Prerequisites: CIS 101, Math 222. Introduction to basic concepts of computer-aided design as applied to mechanical engineering design problems. Topics include numerical techniques, computer graphics, geometric modeling, design optimization, and databases for design. The laboratory uses current CAD software packages for mechanical design. Projects involve applications of the basic principles using student's own as well as available software.

Prerequisites: ME 304, ME 312; Corequisite: ME 407. A course in the fundamentals of air conditioning and refrigeration. Topics covered are psychometrics, cooling and heat load calculations, air distribution systems, duct design, vapor compression and absorption systems, and the principles of cooling towers.

Prerequisites: Mech 236, Math 222. An introduction to the mechanics of space flight. After a brief introduction to the physics of the solar system, the dynamics of space flight are developed from the Newtonian viewpoint. Covers the performance and propulsion methods of rocketry.

Prerequisite: ME 305. Introduction to the principles of automatic controls. Emphasis on systems, considering their mechanical, hydraulic, pneumatic, thermal, and displacement -aspects. First and second order linear systems. Introduction to system analysis techniques such as Nyquist and Bode diagrams and applications in system design.

Prerequisites: ME 215, Mech 237. A study of the physical properties of the various commerical thermosetting and thermoplastic resins. An introduction to linear viscoelastic theory and its relationship to measurable mechanical properties of plastics. Also, engineering properties such as flammability, chemical resistance, and electrical properties.

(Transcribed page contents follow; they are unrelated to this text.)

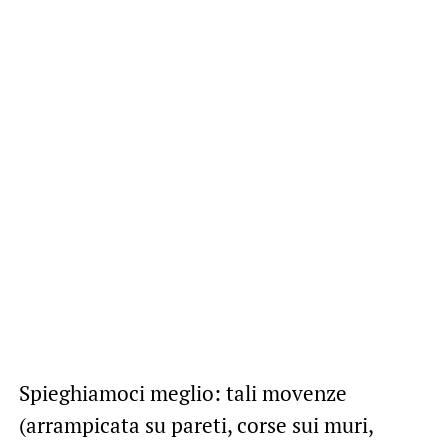
Spieghiamoci meglio: tali movenze
(arrampicata su pareti, corse sui muri,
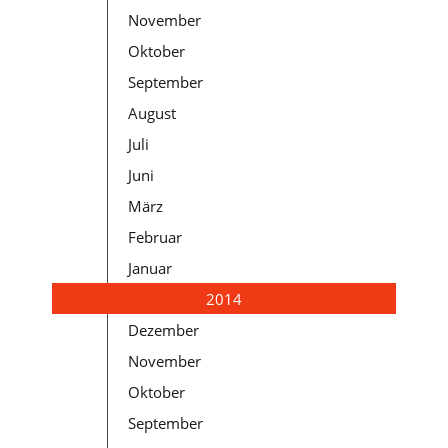
November
Oktober
September
August
Juli
Juni
März
Februar
Januar
2014
Dezember
November
Oktober
September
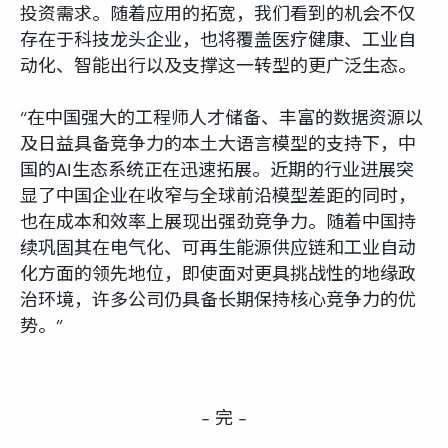
投资需求。随着应用的拓宽，我们看到的机会不仅
存在于科技龙头企业，也将覆盖医疗健康、工业自
动化、智能出行以及支撑这一转型的更广泛生态。
“在中国强大的工程师人才储备、丰富的数据资源以
及日益具备竞争力的本土大语言模型的支持下，中
国的AI生态系统正在迅速拓展。近期的行业进展突
显了中国企业在收窄与全球前沿模型差距的同时，
也在成本和效率上展现出强劲竞争力。随着中国持
续巩固其在电气化、可再生能源供应链和工业自动
化方面的领先地位，即使面对更具挑战性的地缘政
治环境，许多公司仍具备长期保持核心竞争力的优
势。”
– 完 –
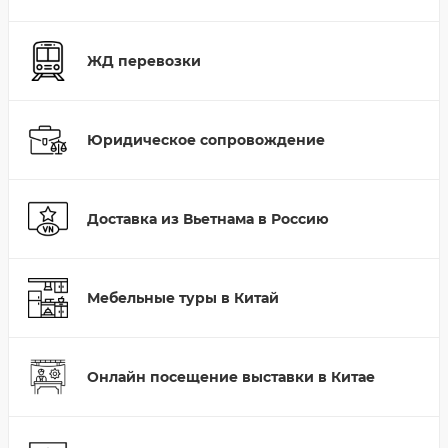
ЖД перевозки
Юридическое сопровождение
Доставка из Вьетнама в Россию
Мебельные туры в Китай
Онлайн посещение выставки в Китае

Prerequisites: departmental approval required. One or more individually selected projects. Projects usually require library research, design, cost analysis, planning of testing. Also involves an engineering report and a technical presentation.

Prerequisites: permission from Department of Mechanical Engineering and Division of Career Development Services. Cooperative education internship providing on-the-job reinforcement of academic programs in mechanical engineering. Work assignments and projects are developed by the co-op office in consultation with the mechanical engineering department. Work assignments are related to student's major and are evaluated by faculty coordinators in mechanical engineering. Course cannot be used for mechanical engineering degree credit.

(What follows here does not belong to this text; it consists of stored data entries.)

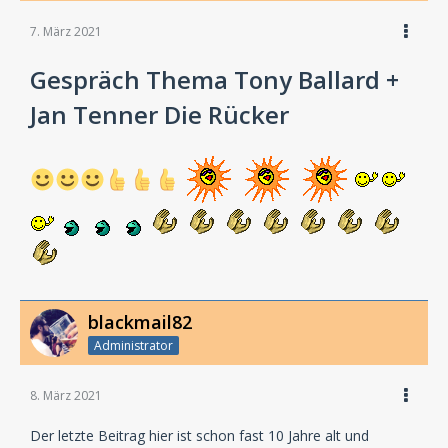
7. März 2021
Gespräch Thema Tony Ballard +
Jan Tenner Die Rücker
blackmail82
Administrator
8. März 2021
Der letzte Beitrag hier ist schon fast 10 Jahre alt und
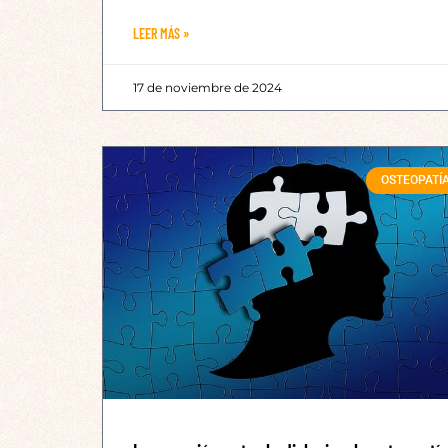
LEER MÁS »
17 de noviembre de 2024
OSTEOPATÍ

Prerequisites: permission from Department of Mechanical Engineering and Division of Career Development Services. Course cannot be used for mechanical engineering degree credit.

Prerequisites: permission from Department of Mechanical Engineering and Division of Career Development Services. Course cannot be used for mechanical engineering degree credit.

Prerequisites: One immediately prior 3-credit registration for graduate co-op work experience with the same employer. Requires approval of departmental co-op advisor and the Division of Career Development Services. Must have accompanying registration in a minimum of 3 credits of course work.

Prerequisite: undergraduate thermodynamics. Basic laws of thermodynamics are applied to various thermodynamic systems. Topics include: availability, stability requirements, equation of state, property relations, properties of homogeneous mixtures, optimization applied to power generation and refrigeration cycles, and thermodynamic design of system components.